TMVR and TMVr are new therapeutic options for patients with mitral valve disease. Especially TMVR has emerged as an alternative to surgery for patients with an increased operative risk [2]. However, TMVR still faces many technical and anatomical challenges [11]. A variety of TMVR designs are currently under investigation. TMVR design has to take into account the proximity of the MV to the LVOT, the complexity of the MV itself and hemodynamic forces. TMVR devices should not obstruct the LVOT, fit the MV annulus well, not cause left ventricular dysfunction by disrupting the chords and be anti-thrombogenic. The main challenge is designing a robust anchoring mechanism which meets these standards. Different designs have been introduced, ranging from annular interference fit, leaflet grasping, apical fixation to LA anchoring strategies [13].

Our group has explored several leaflet, annular and left ventricular TMVR anchoring strategies and have found that our previously published normal and IMR ovine LV and annular data [14,15,16] to be extremely helpful in designing prototypes for testing in animal models. We have not previously studied ovine LA anatomy and the literature on ovine LA anatomy is very sparse. To date, only one device has been proposed with a LA anchoring mechanism; the supra-annular AltaValve (4C Medical Technologies, Brooklyn Park, MN) [12]. We believe LA anchoring is a potentially effective strategy and undertook the current study to provide geometric baseline and post-infarct ovine LA data to facilitate its development.

Benefits of a LA anchoring design include the lack of need to replace the native mitral valve or disrupt the mitral annulus and leaflets, subvalvular apparatus, LVOT and aortic valve. In this study we provide baseline and 8 weeks post-infarct data regarding ovine LA geometry. This study shows that LA geometry remains relatively stable in the presence of grade 2+ or more IMR in the first 8 weeks post-MI. The specific implications of these findings are that initial development and testing of TMVR devices with a LA anchoring mechanism (such as a LA nitinol stent) can be done in normal sheep. This is an important finding, because it eliminates the additional time and expense required to produce the ovine IMR model. Once a design has been shown to be effective in normal sheep, subsequent testing can then be conducted more efficiently in our ovine chronic IMR models.

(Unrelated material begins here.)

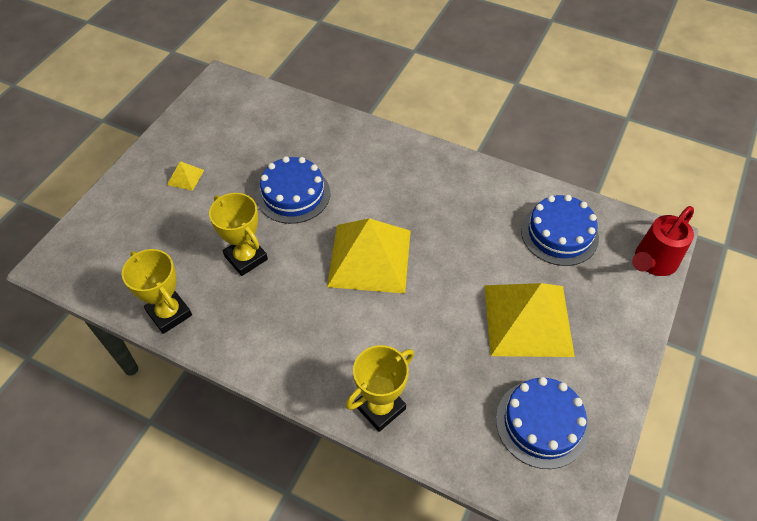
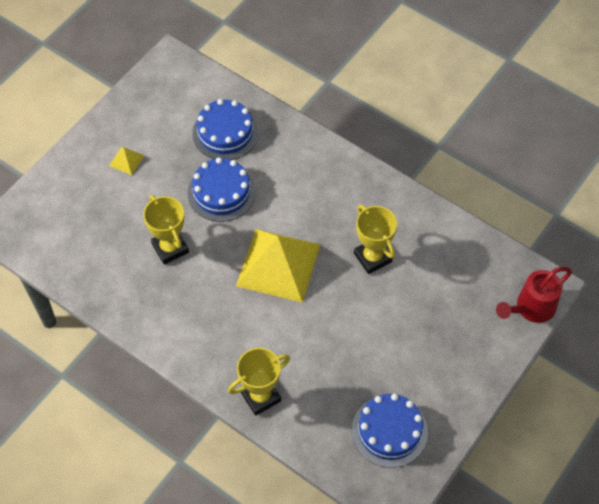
camera: 10 degrees right, 5 degrees up
yellow trophy [122,249,192,334] -> yellow trophy moved to [354,204,397,274]
yellow pyramid [484,283,575,357] -> none
blue cake [521,195,599,266] -> blue cake moved to [193,99,258,160]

Device testing in long-term IMR ovine models are a next step in moving towards human testing. While this study shows that LA geometry remains relatively stable in the presence of grade 2+ or more IMR in the first 8 weeks post-MI, additional studies are required to explore what happens after a longer timeframe in this ovine IMR model.

It should be stressed that the current data is only helpful in developing animal prototypes for proof of principle studies. Devices for human use, while being similarly designed, will have to be re-scaled based on human LA geometrical data. Our group is currently analyzing our large library of human IMR echocardiography studies to generate this information.

Limitations

The number of animals in this study is relatively small. Although we used a chronic post-MI model, additional LA geometrical and functional changes are expected to occur over a long period of time in the presence of IMR. This may have implications for LA anchoring TMVR device development and is currently being studied. IMR was measured semiquantitatively with jet area/LA area. Alternative validated methods for quantitative IMR severity assessment, including regurgitant volume and effective regurgitant orifice, were not available in this study.

Conclusions

Systolic and diastolic LA geometry do not change significantly in the presence of grade 2+ or higher IMR 8 weeks post-MI in an ovine model. These findings help facilitate future tailored TMVR device development with LA anchoring mechanisms.